# Capturing HD using DIRECTV2PC



## dmrick (Nov 24, 2008)

I am totally new at all of this stuff and so most everything I read just confuses me. In the past I have captured TV shows using my Pinnacle software/hardware. Now I want to capture hi-def programs and burn them onto DVD. My Pinnacle 12 software says it is capable of burning HD as well as BlueRay. My Nero sofware also says it will burn these formats. The problem is how to capture what you want to burn.

So far I am told that to use DIRECTV2PC I will need the DirecTV Plus HD DVR. I can then connect it to an Ethernet card on my computer using an Ethernet cable. I am told that you can then use the DIRECTV2PC software to watch programs on your computer. One tech said that you can only watch programs that you've recorded on the DirecTV Plus HD DVR.

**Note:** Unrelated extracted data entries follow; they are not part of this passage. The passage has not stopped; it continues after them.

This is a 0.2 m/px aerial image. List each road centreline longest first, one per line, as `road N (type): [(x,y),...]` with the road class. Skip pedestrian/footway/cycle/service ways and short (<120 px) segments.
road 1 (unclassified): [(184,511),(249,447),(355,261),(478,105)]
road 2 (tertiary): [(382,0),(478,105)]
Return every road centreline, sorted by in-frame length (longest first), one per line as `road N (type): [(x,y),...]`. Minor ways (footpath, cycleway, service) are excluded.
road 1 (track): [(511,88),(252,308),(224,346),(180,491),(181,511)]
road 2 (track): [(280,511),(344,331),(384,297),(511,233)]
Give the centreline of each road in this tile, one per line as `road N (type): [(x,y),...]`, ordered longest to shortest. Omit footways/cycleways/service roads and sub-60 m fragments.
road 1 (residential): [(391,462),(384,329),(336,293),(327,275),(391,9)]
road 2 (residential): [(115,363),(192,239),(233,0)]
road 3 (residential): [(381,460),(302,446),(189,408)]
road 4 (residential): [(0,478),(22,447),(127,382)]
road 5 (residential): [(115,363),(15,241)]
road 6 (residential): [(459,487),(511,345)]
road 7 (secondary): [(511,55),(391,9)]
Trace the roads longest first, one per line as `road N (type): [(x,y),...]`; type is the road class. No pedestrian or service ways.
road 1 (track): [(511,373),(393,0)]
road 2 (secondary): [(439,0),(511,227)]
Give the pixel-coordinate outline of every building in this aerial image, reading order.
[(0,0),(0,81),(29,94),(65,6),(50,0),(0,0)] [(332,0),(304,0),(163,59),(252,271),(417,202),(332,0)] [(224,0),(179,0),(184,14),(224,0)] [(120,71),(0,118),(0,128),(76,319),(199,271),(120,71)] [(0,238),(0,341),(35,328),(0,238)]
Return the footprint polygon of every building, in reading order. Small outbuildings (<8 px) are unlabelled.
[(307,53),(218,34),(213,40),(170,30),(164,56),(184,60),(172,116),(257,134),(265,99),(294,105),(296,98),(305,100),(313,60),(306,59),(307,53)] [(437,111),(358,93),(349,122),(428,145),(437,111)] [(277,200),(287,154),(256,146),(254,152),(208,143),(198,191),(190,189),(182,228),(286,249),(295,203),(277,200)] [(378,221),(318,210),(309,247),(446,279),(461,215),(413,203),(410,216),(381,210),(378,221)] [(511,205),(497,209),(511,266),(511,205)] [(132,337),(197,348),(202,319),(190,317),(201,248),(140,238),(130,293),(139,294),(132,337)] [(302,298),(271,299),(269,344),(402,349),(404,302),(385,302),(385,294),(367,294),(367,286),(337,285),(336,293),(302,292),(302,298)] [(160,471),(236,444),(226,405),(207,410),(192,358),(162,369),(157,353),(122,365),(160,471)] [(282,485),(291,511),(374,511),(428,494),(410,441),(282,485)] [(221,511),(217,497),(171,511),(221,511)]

My question is whether you can capture the HD program in HD so that you can then later edit and burn it to DVD? How does one go about doing this? How do you set this up?


----------



## Mike Bertelson (Jan 24, 2007)

dmrick said:


> I am totally new at all of this stuff and so most everything I read just confuses me. In the past I have captured TV shows using my Pinnacle software/hardware. Now I want to capture hi-def programs and burn them onto DVD. My Pinnacle 12 software says it is capable of burning HD as well as BlueRay. My Nero sofware also says it will burn these formats. The problem is how to capture what you want to burn.
> 
> So far I am told that to use DIRECTV2PC I will need the DirecTV Plus HD DVR. I can then connect it to an Ethernet card on my computer using an Ethernet cable. I am told that you can then use the DIRECTV2PC software to watch programs on your computer. One tech said that you can only watch programs that you've recorded on the DirecTV Plus HD DVR.
> 
> My question is whether you can capture the HD program in HD so that you can then later edit and burn it to DVD? How does one go about doing this? How do you set this up?


IIUC, both Pinnacle & Nero will do this with an incomming video stream such as with a TV input to your PC or from another DVD..

DirecTV2PC is a stand alone product that decodes the stream directly.

I'm pretty sure that neither of those programs can use DirecTV2PC as a source.

Mike


----------



## veryoldschool (Dec 10, 2006)

"One doesn't". DirecTV2PC streams programing, but doesn't store it anywhere.
Using a video capture card and the analog outputs of the DVR is the only way to capture programing and then edit it to DVD.


----------



## Stuart Sweet (Jun 19, 2006)

It is not possible to capture the stream and store it.


----------



## mkstretch (Aug 11, 2007)

I know this thread is old , but I have used a video capture program called fraps that captured the show I was playing through directv2pc. I believe it captures at whatever your max screen resolution is. The video looked pretty good to me.


----------



## evan_s (Mar 4, 2008)

mkstretch said:


> I know this thread is old , but I have used a video capture program called fraps that captured the show I was playing through directv2pc. I believe it captures at whatever your max screen resolution is. The video looked pretty good to me.


This sort of topic is not allowed on these forums and the current version of directv2pc prevents you from using screen capture software like fraps anyway.


----------